With their quarterly anthology, upcoming comic app and hundreds of titles within their ever expanding library, Comichaus are cementing their place as a publisher on the rise. In this new mini-series, writer Steve Horry, artist Catia Fantini and team hope to add to this success with Lizard Men, which sees a rockstar become leader of the British People and discovering a dark enemy hiding in the shadows. But is this new comic another sure-fire hit or will it receive a cold(blooded) reception?
Writer: Steve Horry(Writer), Mira Manga (Editor)
Artist: Catia Fantini (Artist), Chiara Bonacini (Colourist), Ken Reynolds (Letterer), Steve Horry (Cover Design)
Price: £4 via Kickstarter
Lizard Men follows the story of Dylan Zamani, a former rockstar of the most traditional sort who ends up running for, and winning, the role as Britain’s Prime Minister. However, while the majority of the people support this unlikely choice as the Country’s leader, a sinister group find Dylan a ‘vulgar’ and ‘ghastly’ individual. Therefore, no sooner has Dylan set foot inside number 10 and gotten the tour of his new home, he is confronted by these sinisterly suited men who inform him of the truth; that they are with a mystical group who rule mankind from the shadows and he is the latest person who must get in line and serve them. Will this wild rockstar toe the evil cult’s line or will he rebel and fight back?
Writer Steve Horry’s unusual story, has a very Vertigo vibe to it from the start. While written as a straight sci-fi/action/horror, it comes across as more of a parody or satire thanks to its humorous undertones. This is best personified in lead character Dylan who seems to have been imbued with the spirit of Russell Brand with his humour and general demeanour – something which is very apt as the character really comes across as a guy you’d love to hate. (Assuming you aren’t a fan of Brand of course – Ed!)
With the focus firmly on Dylan for this debut issue, all other characters feel one-dimensional and little information is given away in regards to the overall story arc. That said, a few key moments, such as the introduction of the representative of the ordinary as well as the cliffhanger, do offer hope that this story will become intriguing as it progresses.
The art is really a plus for this title, with a cover which looks very much inspired by Jamie McKelvie’s The Wicked and the Divine work. Catia Fantini’s art style has a very retro look to it which has a reminiscence to Vertigo’s Greatest Hits series (a superhero book which, coincidentally, is told in an almost ‘rock band biography’ way). The issue also remains in keeping with the rock and roll vibe with Chiara Bonacini providing some truly psychedelic colours in various panels especially when relating to the book’s villains. Of course, Bonacini’s pallette isn’t just leaning towards the loud colours as she provides a full range to compliment Fantini’s smooth pencils with much of the book having a very 70’s feel and one scene, the introduction of the Representative, having a dull Paul Grist’s Mud Man kind of look.
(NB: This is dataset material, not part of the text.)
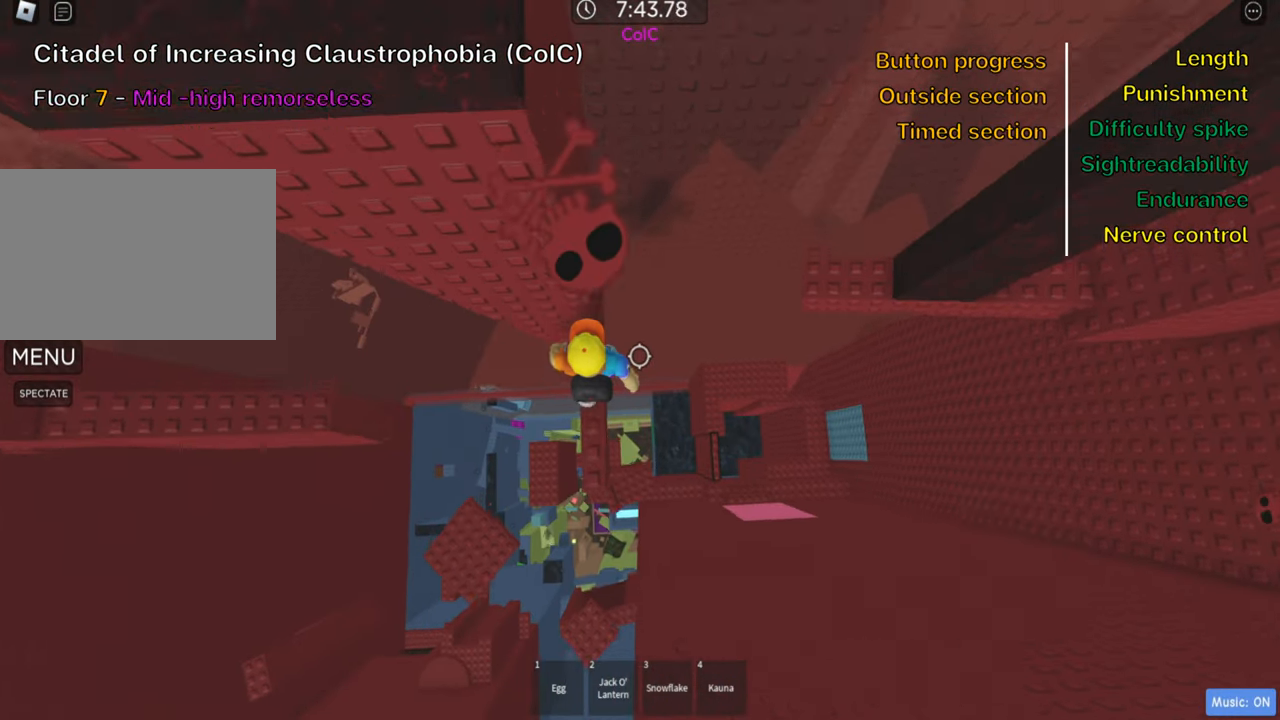
{"keys": ["d"], "events": [[100, "d", "down"], [233, "space", "down"], [383, "space", "up"]]}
The first issue of Lizard Men is very much still finding it’s feet, and so a bit like it’s protagonist suffers from a case of style over substance. But with some really great art and a strong central concept (which certainly resonates in the current political climate), this comic does offer some glimmers of hope for something greater. And if it’s future instalments can build on the hints this issue closes with, then this could end up being a rather fun series.